Soruşturmacılar vurulmada bir teori veya baş şüpheli belirleyemediler. Bununla birlikte, yerel toplulukta, potansiyel şüpheliler hakkında dolaşan söylentilerle, bazı mahkeme entrikaları vardı. 2004 yılında, bir aday, rakibinin - görevdeki ilçe şerifi - Pons'un ölümüne karıştığını ima ettikten sonra özür dilemek zorunda kaldı ve "Ed Pons gibi olmak istemiyorum" dedi.

Siyasi bir rakip veya Ed'in hapse atılmasına yardım ettiği birinden gelen bir kin hakkında spekülasyonlar devam etti, ancak arkadaşlar yaklaşan boşanmasını potansiyel olarak alakalı olarak gösterdi. Ed'in kendisi ve dedektifler bu teoriyi reddetti. Florence'ın Ed'e olan sevgisini ve barışmak istediğini ifade eden e-postaları sakladığı bildiriliyor. "Onu o zaman sevdim, dışarı çıktığında. Şimdi de seviyorum," dedi.

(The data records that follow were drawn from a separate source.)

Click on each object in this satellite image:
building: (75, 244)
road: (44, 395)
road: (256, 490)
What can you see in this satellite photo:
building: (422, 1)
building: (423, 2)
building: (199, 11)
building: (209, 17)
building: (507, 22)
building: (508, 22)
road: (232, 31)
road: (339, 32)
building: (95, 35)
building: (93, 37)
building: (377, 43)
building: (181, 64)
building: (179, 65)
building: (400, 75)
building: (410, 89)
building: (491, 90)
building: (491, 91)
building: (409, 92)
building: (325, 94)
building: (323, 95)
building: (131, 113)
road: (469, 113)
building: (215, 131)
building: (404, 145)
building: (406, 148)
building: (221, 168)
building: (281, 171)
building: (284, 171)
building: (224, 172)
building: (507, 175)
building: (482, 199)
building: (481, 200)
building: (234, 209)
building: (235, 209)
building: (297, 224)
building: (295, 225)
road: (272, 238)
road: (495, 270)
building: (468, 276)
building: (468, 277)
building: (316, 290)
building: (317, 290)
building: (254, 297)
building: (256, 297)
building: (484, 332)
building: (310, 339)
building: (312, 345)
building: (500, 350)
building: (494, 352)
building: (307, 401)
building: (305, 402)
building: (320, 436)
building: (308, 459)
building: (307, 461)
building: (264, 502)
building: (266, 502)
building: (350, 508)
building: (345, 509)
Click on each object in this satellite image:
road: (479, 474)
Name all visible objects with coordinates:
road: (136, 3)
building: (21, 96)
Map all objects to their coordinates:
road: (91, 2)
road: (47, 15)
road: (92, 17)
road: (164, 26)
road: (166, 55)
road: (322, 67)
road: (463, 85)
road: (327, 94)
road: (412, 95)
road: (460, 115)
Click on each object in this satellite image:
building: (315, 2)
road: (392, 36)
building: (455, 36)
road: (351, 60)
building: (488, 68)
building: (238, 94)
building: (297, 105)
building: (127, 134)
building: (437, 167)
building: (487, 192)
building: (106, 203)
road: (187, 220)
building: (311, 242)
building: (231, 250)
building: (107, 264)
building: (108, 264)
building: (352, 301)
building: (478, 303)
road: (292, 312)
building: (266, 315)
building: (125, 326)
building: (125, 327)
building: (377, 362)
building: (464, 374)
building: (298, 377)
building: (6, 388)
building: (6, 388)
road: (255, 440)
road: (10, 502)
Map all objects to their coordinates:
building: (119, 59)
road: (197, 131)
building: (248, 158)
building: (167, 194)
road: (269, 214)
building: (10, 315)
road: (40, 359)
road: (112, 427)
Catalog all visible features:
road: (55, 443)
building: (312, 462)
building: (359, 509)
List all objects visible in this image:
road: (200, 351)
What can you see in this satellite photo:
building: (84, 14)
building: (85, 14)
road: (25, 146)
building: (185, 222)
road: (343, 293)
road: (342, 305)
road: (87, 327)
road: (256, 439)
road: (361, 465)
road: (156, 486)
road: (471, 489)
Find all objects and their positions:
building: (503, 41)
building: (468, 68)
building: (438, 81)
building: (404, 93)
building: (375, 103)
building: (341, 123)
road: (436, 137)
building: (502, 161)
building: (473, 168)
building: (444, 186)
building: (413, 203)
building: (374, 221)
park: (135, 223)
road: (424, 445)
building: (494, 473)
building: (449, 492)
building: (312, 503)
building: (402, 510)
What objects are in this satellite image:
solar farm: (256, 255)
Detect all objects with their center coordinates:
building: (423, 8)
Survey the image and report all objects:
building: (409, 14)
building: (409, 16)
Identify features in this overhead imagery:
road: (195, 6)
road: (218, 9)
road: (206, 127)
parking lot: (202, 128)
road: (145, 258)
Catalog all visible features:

Ed, yanlış giden bir soygunun kurbanı olduğuna inanıyordu. Bir dedektif arkadaşı, bir suikast olsaydı, saldırganın sadece arabadan ateş edeceğini söyledi. Saldırganın Ed'i soymak niyetiyle yaklaşmış ve Ed silahını çekince çatışmanın tırmandığı mümkündür. Bazıları soygun teorisini, Ed'in tüm eşyalarının geride bırakıldığı için reddetti - ancak saldırgan beklenmedik direniş karşısında korkup kaçmış olabilir.

İlerleyecek çok az şeyimiz kaldı. Bu, kanıt eksikliği nedeniyle çözülmesi inanılmaz derecede zor olan bir dava türüdür. Umarım soruşturmacıların vurulmadan balistikleri vardır, ancak bu bile belirsizliğini koruyor. Kesinlikle fazla tanık ifadesi yok - ve bilinen hiçbir DNA kanıtı yok. Soruşturmacılar birinin öne çıkması gerektiğini söylediler, ancak bu neredeyse yirmi beş yıl sonra giderek daha az olası hale geliyor. Ed iyi bir adam, kendini adamış bir kamu görevlisi gibi görünüyordu ve adaleti hak ediyor.